Abstimmung vom 28. September.
An der kantonalen Abstimmung Ende September können wir über ein Generationenprojekt befinden, das die Stadt und der Kanton Solothurn mit den beiden Bahnunternehmen RBS und SBB gemeinsam entwickelt haben. Dabei geht es um einen Neu- und Umbau der Südseite des Hauptbahnhofes von Solothurn.
Alle Gemeinden sagen JA
Die Regionsgemeinden waren im Prozess stets mit dabei. Organisatorisch lief diese Beteiligung über die Regionalplanungsgruppe repla espace Solothurn (die 40 Gemeinden der Bezirke Bucheggberg, Lebern und Wasseramt sowie die Stadt Solothurn). Die repla hat dieses Schlüsselprojekt von Anfang an eng begleitet und die Mitwirkung der ganzen Region sichergestellt. Das Vorhaben war der Leuchtturm des letzten Agglomerationsprogrammes, dessen Trägerschaft die repla ist. Mit diesen Programmen können Bundesgelder beantragt werden, wenn sie ein wirksames und überzeugendes Massnahmenpaket zur Weiterentwicklung der Verkehrsinfrastruktur aufzeigen.

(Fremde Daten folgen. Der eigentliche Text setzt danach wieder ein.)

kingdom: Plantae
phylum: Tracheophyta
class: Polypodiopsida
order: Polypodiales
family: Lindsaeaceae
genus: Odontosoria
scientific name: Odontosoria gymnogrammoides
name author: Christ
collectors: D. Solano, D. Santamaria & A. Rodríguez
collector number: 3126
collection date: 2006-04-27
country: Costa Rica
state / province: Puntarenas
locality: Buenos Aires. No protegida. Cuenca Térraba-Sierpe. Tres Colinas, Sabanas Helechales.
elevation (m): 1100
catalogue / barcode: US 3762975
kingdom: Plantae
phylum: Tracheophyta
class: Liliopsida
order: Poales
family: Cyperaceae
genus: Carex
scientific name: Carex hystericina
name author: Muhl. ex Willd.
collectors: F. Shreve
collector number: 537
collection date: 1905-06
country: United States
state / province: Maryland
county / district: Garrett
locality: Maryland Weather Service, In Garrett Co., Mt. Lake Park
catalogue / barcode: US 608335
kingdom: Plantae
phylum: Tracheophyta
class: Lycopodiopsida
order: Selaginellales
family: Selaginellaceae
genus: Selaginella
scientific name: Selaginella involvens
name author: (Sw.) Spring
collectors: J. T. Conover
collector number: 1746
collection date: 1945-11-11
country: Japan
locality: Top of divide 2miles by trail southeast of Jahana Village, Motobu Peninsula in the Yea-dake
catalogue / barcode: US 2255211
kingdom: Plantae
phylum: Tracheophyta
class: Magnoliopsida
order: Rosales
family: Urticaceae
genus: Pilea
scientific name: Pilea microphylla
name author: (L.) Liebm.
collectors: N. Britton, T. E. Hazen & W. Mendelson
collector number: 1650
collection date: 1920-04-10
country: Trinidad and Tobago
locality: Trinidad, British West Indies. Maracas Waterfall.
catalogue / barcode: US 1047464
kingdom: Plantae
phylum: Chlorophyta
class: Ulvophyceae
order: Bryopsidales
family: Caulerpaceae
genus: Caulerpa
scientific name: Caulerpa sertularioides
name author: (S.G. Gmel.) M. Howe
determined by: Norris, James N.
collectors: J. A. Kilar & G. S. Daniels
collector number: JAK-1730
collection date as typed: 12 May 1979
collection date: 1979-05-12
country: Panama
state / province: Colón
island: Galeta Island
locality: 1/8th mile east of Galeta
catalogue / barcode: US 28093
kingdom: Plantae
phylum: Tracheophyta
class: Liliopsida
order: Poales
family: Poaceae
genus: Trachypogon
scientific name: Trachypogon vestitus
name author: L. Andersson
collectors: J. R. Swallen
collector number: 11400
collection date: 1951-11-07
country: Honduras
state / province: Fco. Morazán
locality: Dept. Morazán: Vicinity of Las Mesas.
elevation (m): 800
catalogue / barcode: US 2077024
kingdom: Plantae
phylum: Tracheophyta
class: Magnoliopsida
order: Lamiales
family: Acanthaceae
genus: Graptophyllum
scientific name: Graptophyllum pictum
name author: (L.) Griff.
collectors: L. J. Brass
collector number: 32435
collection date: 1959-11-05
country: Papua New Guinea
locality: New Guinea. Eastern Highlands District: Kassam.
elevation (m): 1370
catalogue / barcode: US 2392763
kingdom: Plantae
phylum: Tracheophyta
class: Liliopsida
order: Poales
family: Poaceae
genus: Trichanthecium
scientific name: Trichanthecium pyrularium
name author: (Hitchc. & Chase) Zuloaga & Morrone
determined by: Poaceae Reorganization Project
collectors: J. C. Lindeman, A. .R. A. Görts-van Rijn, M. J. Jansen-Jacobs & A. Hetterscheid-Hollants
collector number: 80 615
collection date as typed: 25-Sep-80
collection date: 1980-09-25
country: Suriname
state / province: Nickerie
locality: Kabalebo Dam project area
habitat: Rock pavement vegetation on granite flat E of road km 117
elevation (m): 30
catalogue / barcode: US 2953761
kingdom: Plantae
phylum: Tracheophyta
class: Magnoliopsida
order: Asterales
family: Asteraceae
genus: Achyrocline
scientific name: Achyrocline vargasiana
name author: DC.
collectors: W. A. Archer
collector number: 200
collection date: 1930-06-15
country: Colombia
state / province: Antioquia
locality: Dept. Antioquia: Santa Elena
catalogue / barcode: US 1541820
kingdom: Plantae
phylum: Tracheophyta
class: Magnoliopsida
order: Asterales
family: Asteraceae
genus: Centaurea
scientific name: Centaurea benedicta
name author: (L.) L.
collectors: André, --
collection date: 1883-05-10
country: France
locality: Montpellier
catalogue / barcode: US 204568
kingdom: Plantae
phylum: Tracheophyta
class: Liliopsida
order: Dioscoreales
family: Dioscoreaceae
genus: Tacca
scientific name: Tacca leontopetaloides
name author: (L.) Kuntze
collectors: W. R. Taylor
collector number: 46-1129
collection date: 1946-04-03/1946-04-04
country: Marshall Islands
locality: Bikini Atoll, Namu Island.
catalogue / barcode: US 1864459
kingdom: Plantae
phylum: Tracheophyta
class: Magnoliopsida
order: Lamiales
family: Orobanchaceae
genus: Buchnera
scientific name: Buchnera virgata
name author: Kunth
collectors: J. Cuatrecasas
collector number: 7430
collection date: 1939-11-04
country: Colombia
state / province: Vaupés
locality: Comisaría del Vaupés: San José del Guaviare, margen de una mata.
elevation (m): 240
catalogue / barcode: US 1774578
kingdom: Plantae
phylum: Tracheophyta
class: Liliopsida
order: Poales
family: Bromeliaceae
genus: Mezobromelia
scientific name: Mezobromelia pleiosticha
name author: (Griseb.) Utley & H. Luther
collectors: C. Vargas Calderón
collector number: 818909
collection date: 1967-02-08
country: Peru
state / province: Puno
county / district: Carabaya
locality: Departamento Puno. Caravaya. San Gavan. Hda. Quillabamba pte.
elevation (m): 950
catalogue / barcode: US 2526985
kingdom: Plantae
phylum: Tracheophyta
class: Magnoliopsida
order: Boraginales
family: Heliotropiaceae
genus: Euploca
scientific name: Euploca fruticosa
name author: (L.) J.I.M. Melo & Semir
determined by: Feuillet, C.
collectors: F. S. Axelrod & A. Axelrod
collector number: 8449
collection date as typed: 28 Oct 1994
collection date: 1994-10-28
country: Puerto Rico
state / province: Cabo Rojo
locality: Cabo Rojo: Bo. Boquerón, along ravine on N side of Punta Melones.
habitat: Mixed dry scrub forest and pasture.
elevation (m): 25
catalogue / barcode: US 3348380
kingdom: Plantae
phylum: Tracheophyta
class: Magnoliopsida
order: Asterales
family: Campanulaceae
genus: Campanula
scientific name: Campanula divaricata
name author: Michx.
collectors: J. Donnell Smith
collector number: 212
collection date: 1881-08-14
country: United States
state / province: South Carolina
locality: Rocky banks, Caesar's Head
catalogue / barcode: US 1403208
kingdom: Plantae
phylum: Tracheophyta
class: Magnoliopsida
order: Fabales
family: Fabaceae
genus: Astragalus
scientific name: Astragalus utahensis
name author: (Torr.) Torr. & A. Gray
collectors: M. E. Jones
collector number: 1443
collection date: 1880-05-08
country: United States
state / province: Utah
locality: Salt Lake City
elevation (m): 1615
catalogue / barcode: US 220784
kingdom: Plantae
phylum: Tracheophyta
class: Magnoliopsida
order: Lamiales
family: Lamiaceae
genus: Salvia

Das Programm war denn auch ein voller Erfolg und wurde vom Bund 2022 als Drittbestes der ganzen Schweiz bewertet!
Das letzte Puzzleteil
Angestossen hat das Projekt die RBS, die für den Ausbau der Linie Bern-Solothurn mehr und doppelt so lange Zugkompositionen braucht, um das wachsende Passagieraufkommen zu bewältigen. Geplant ist eine Steigerung der Kapazität um bis zu 50% ab 2029/30! Dazu hat die RBS alle Bahnhöfe auf der Strecke bereits für ca. 1 Milliarde Franken ausgebaut, alleine den Bahnhof Bern für ca. 700 Mio. Die neuen, längeren Züge brauchen längere Perrons und Abstellanlagen. In unserer Region sind die Massnahmen am Bahnhof Biberist (25 Mio, Inbetriebnahme 2014) bereits umgesetzt und in Lohn-Lüterkofen (53 Mio) wird bald gebaut. Beides waren auch Massnahmen aus früheren Agglomerationsprogrammen der repla. Das letzte fehlende Puzzlestück ist nun der Bahnhof in Solothurn. Auch der Bund investiert massiv in den Ausbau der Bahnverbindung am Jurasüdfuss. Die SBB planen einen Angebotsausbau.
«Viel für wenig Geld»
Im Vergleich zu den Kosten erhält man sehr viel, da der Bund das Projekt als Top-Massnahme einstuft und im Rahmen der Finanzierung von Agglomerationsprogrammen den Höchstbeitrag gesprochen hat. Der Ausbau der Südseite des Hauptbahnhofs kostet den Kanton rund 20 Mio. Franken. Die Beteiligung des Kantons ist somit, im Verhältnis zu den Gesamtkosten von 163 Millionen für Bund, Stadt und RBS, sehr klein.
Die repla empfiehlt deshalb ganz klar ein JA zu diesem Projekt!